● **Assigned task**
Below is a listing to copy exactly; no image goes into the copy.
──────── Listed entries
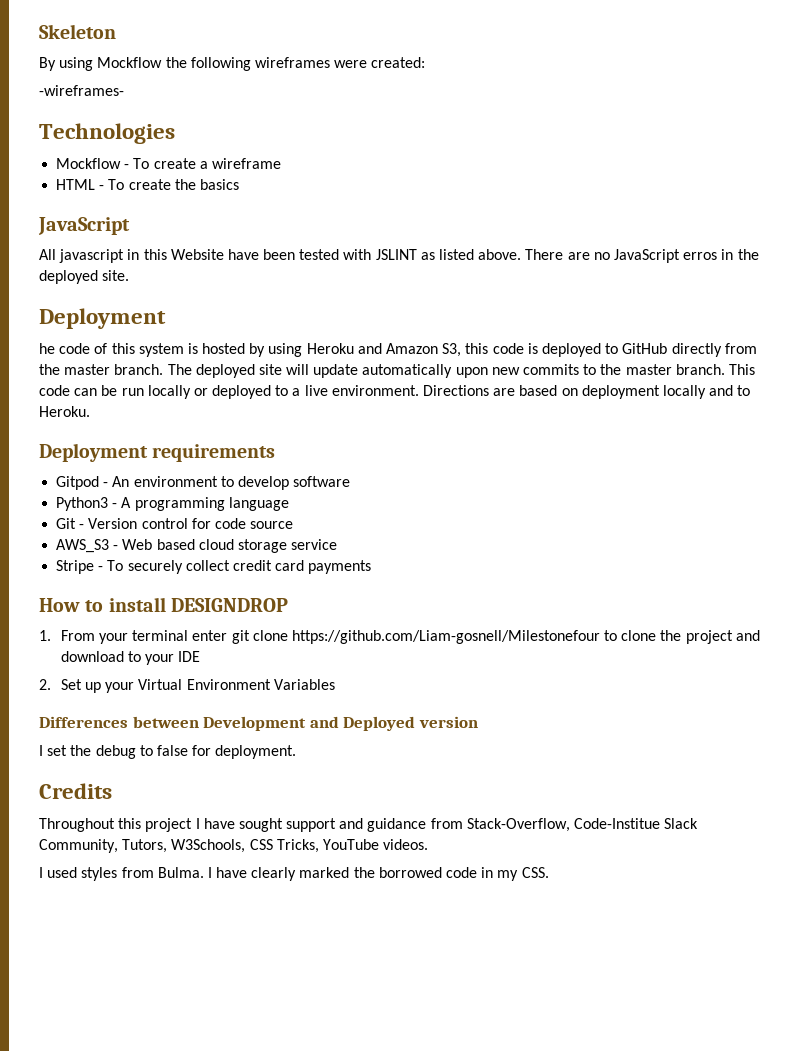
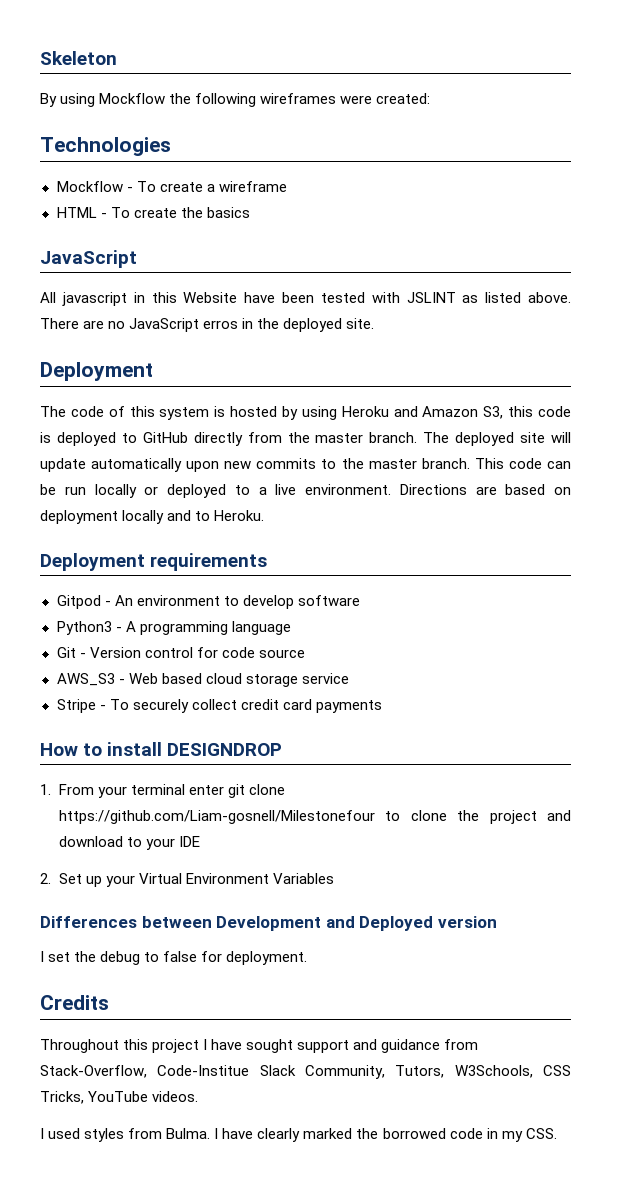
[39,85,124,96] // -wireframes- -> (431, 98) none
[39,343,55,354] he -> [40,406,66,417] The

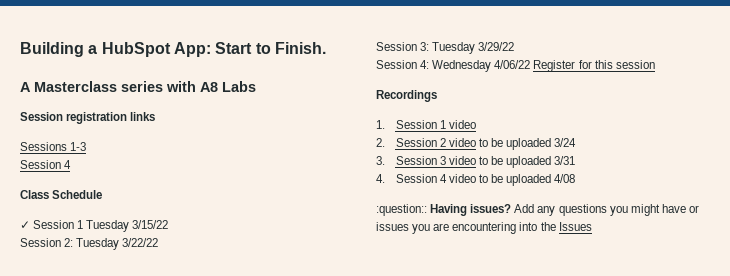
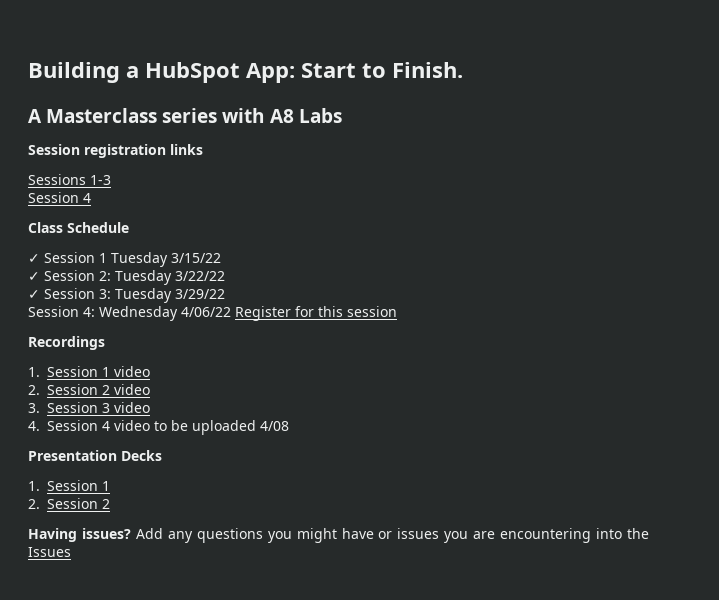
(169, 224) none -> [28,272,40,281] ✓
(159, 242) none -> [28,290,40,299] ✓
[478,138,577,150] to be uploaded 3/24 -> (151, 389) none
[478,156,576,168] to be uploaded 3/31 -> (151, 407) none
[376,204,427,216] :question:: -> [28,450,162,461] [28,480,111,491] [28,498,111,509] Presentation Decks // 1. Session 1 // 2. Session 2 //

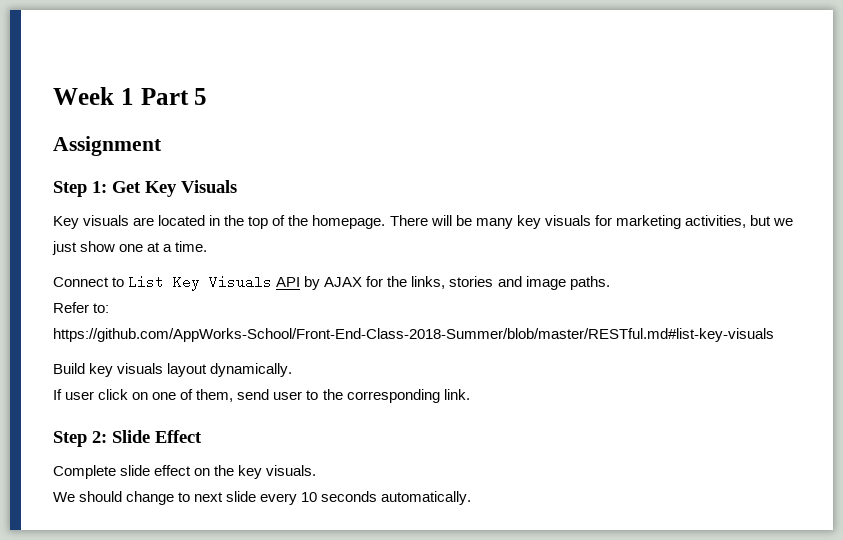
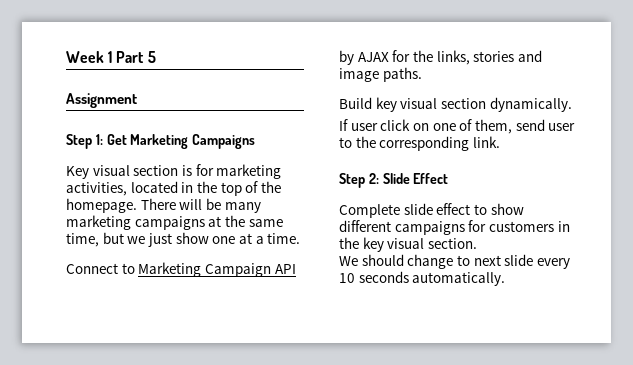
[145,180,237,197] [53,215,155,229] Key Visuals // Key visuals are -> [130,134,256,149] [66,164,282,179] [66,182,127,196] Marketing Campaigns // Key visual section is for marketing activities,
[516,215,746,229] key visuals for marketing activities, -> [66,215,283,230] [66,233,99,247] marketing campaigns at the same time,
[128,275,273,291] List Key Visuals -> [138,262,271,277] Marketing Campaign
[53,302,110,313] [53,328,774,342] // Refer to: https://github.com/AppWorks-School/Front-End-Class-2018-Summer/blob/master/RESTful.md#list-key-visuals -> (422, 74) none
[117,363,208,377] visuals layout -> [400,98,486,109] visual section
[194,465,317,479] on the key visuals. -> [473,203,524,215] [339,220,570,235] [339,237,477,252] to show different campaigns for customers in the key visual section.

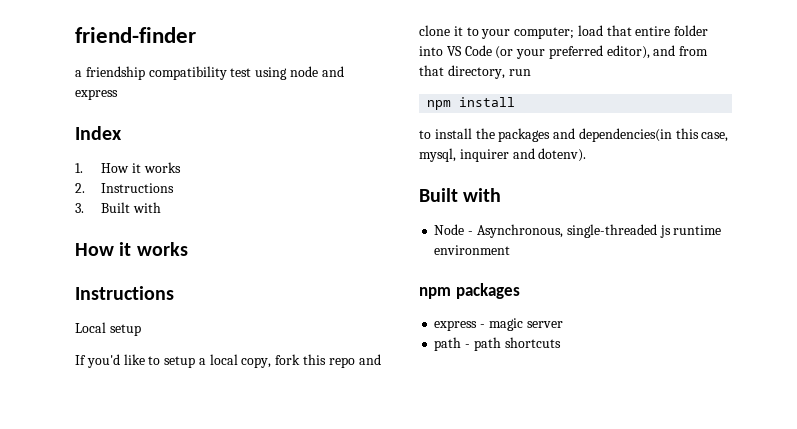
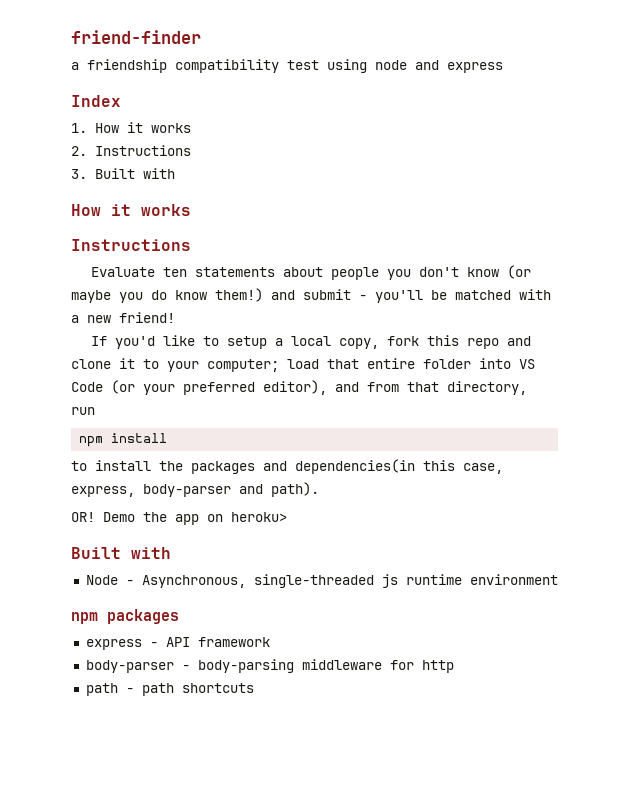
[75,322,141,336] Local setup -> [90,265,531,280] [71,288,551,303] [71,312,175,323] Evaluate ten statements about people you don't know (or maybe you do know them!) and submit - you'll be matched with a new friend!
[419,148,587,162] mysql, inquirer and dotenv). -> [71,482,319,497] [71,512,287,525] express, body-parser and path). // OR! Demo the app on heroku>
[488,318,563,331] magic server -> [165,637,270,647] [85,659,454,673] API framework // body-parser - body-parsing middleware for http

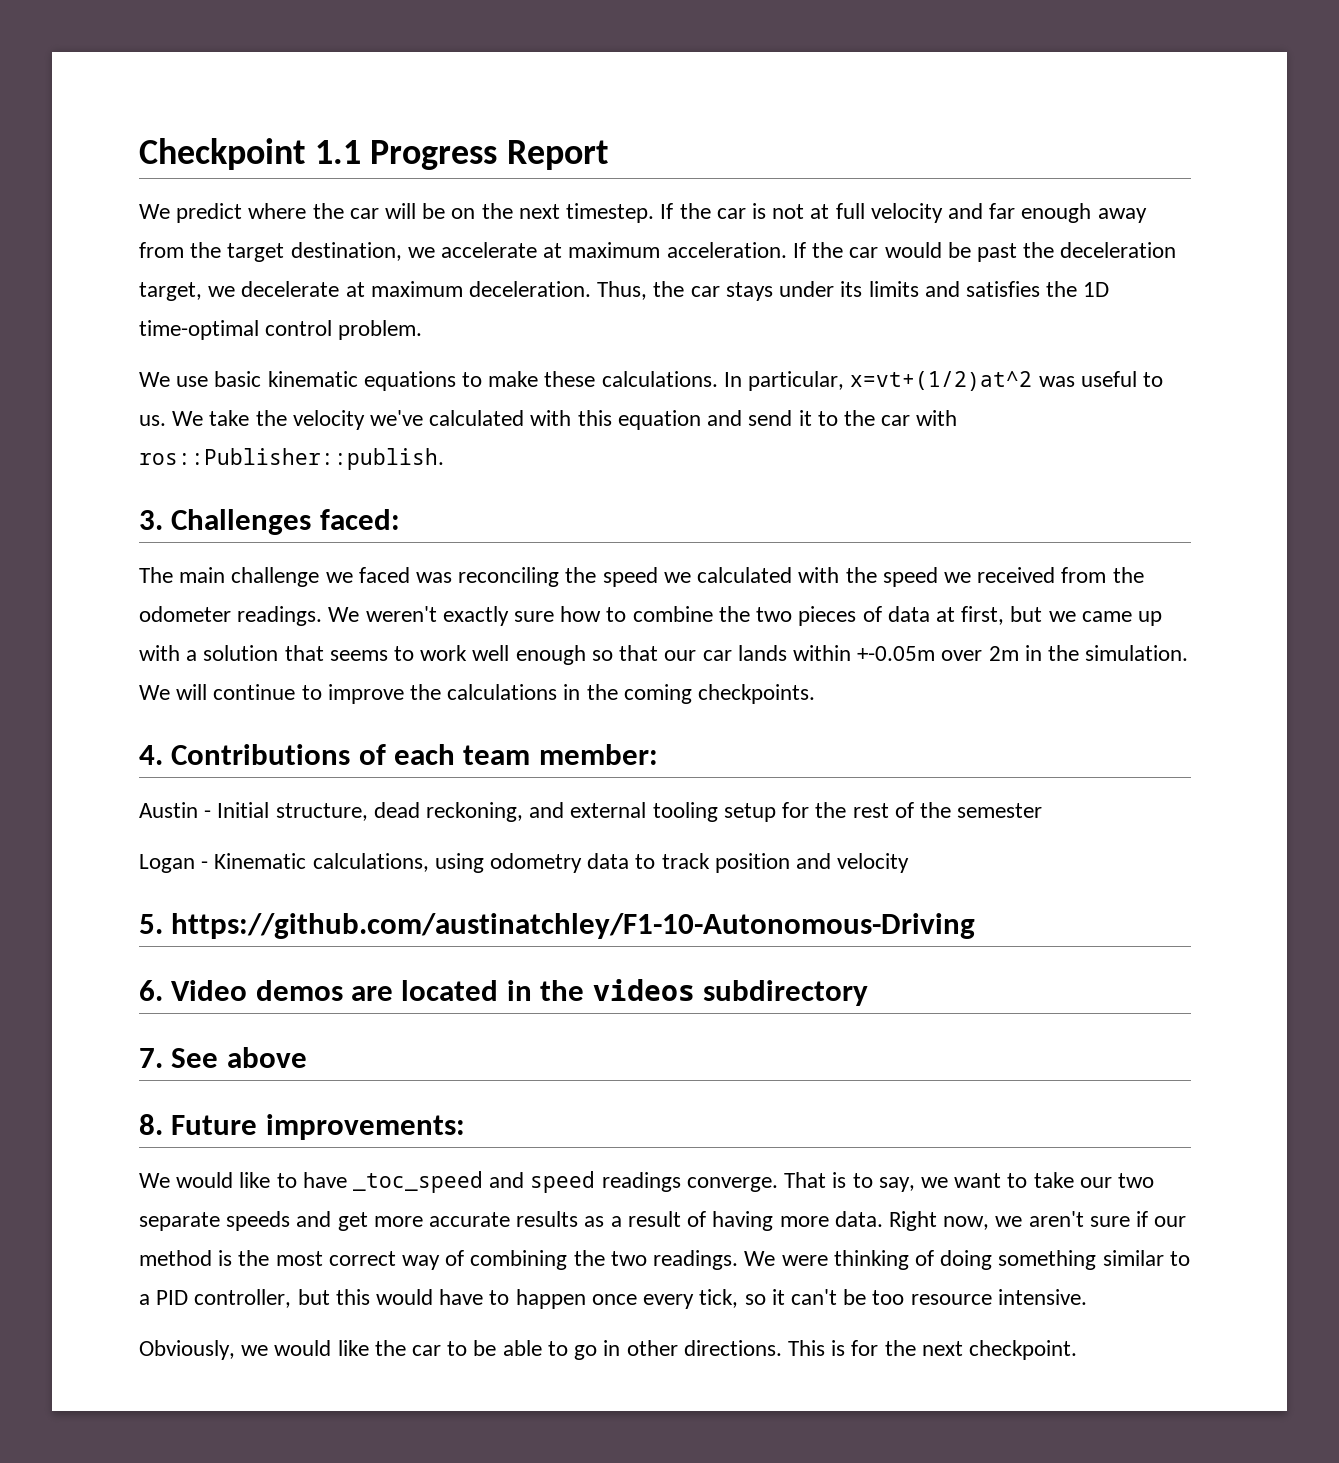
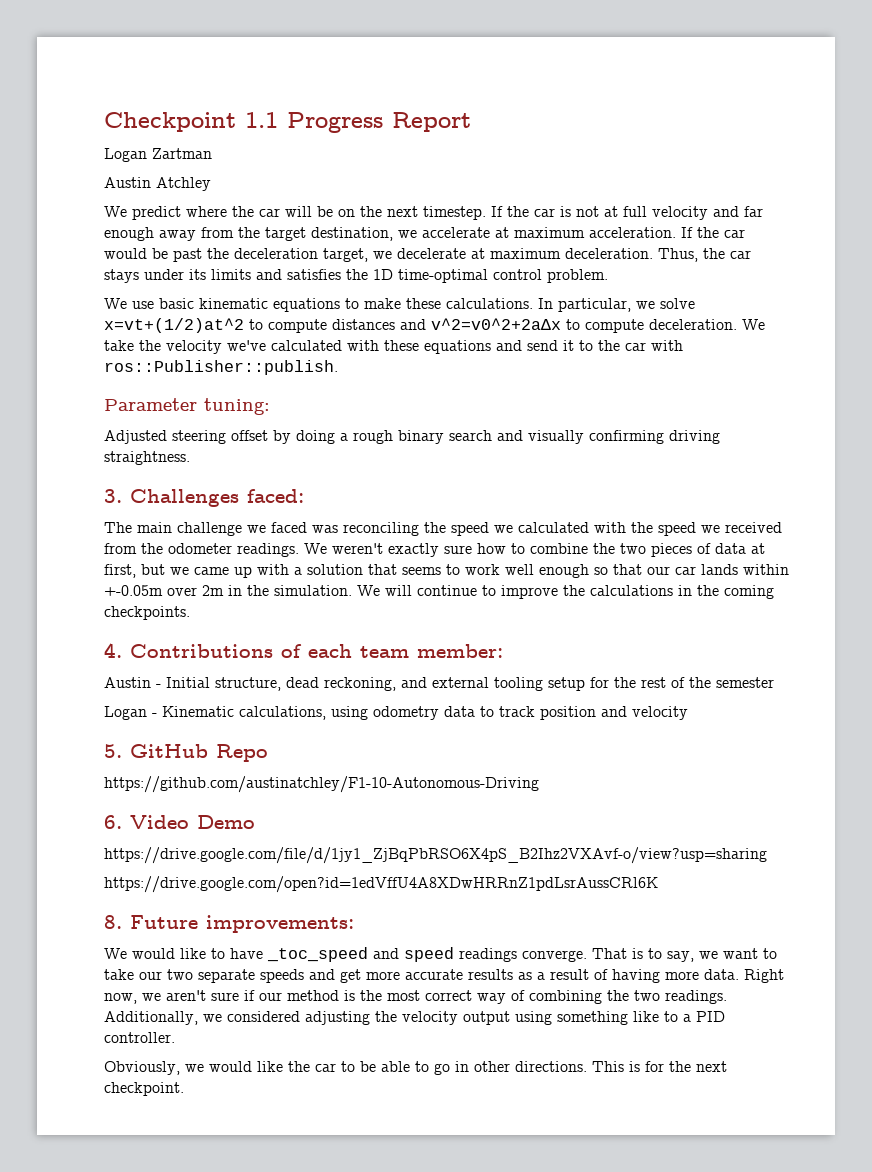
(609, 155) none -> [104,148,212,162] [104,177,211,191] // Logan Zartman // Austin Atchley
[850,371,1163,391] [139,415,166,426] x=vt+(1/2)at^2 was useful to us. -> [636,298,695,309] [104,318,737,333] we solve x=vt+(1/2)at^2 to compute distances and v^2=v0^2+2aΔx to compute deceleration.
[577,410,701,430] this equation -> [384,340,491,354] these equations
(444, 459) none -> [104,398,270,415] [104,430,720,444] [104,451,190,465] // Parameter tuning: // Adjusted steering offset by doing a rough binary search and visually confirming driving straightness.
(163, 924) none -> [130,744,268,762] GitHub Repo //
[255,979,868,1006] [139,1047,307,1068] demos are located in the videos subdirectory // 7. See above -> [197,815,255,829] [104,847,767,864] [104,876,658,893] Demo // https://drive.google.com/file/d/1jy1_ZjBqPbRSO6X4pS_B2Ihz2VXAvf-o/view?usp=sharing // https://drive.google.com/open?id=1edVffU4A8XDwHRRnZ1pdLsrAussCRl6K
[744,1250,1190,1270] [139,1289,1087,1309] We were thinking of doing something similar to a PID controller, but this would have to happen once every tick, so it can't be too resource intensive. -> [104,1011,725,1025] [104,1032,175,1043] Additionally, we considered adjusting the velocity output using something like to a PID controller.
────────────────
● **Exercise output**
[39,85,124,96] // -wireframes- -> (431, 98) none
[39,343,55,354] he -> [40,406,66,417] The

(169, 224) none -> [28,272,40,281] ✓
(159, 242) none -> [28,290,40,299] ✓
[478,138,577,150] to be uploaded 3/24 -> (151, 389) none
[478,156,576,168] to be uploaded 3/31 -> (151, 407) none
[376,204,427,216] :question:: -> [28,450,162,461] [28,480,111,491] [28,498,111,509] Presentation Decks // 1. Session 1 // 2. Session 2 //

[145,180,237,197] [53,215,155,229] Key Visuals // Key visuals are -> [130,134,256,149] [66,164,282,179] [66,182,127,196] Marketing Campaigns // Key visual section is for marketing activities,
[516,215,746,229] key visuals for marketing activities, -> [66,215,283,230] [66,233,99,247] marketing campaigns at the same time,
[128,275,273,291] List Key Visuals -> [138,262,271,277] Marketing Campaign
[53,302,110,313] [53,328,774,342] // Refer to: https://github.com/AppWorks-School/Front-End-Class-2018-Summer/blob/master/RESTful.md#list-key-visuals -> (422, 74) none
[117,363,208,377] visuals layout -> [400,98,486,109] visual section
[194,465,317,479] on the key visuals. -> [473,203,524,215] [339,220,570,235] [339,237,477,252] to show different campaigns for customers in the key visual section.

[75,322,141,336] Local setup -> [90,265,531,280] [71,288,551,303] [71,312,175,323] Evaluate ten statements about people you don't know (or maybe you do know them!) and submit - you'll be matched with a new friend!
[419,148,587,162] mysql, inquirer and dotenv). -> [71,482,319,497] [71,512,287,525] express, body-parser and path). // OR! Demo the app on heroku>
[488,318,563,331] magic server -> [165,637,270,647] [85,659,454,673] API framework // body-parser - body-parsing middleware for http

(609, 155) none -> [104,148,212,162] [104,177,211,191] // Logan Zartman // Austin Atchley
[850,371,1163,391] [139,415,166,426] x=vt+(1/2)at^2 was useful to us. -> [636,298,695,309] [104,318,737,333] we solve x=vt+(1/2)at^2 to compute distances and v^2=v0^2+2aΔx to compute deceleration.
[577,410,701,430] this equation -> [384,340,491,354] these equations
(444, 459) none -> [104,398,270,415] [104,430,720,444] [104,451,190,465] // Parameter tuning: // Adjusted steering offset by doing a rough binary search and visually confirming driving straightness.
(163, 924) none -> [130,744,268,762] GitHub Repo //
[255,979,868,1006] [139,1047,307,1068] demos are located in the videos subdirectory // 7. See above -> [197,815,255,829] [104,847,767,864] [104,876,658,893] Demo // https://drive.google.com/file/d/1jy1_ZjBqPbRSO6X4pS_B2Ihz2VXAvf-o/view?usp=sharing // https://drive.google.com/open?id=1edVffU4A8XDwHRRnZ1pdLsrAussCRl6K
[744,1250,1190,1270] [139,1289,1087,1309] We were thinking of doing something similar to a PID controller, but this would have to happen once every tick, so it can't be too resource intensive. -> [104,1011,725,1025] [104,1032,175,1043] Additionally, we considered adjusting the velocity output using something like to a PID controller.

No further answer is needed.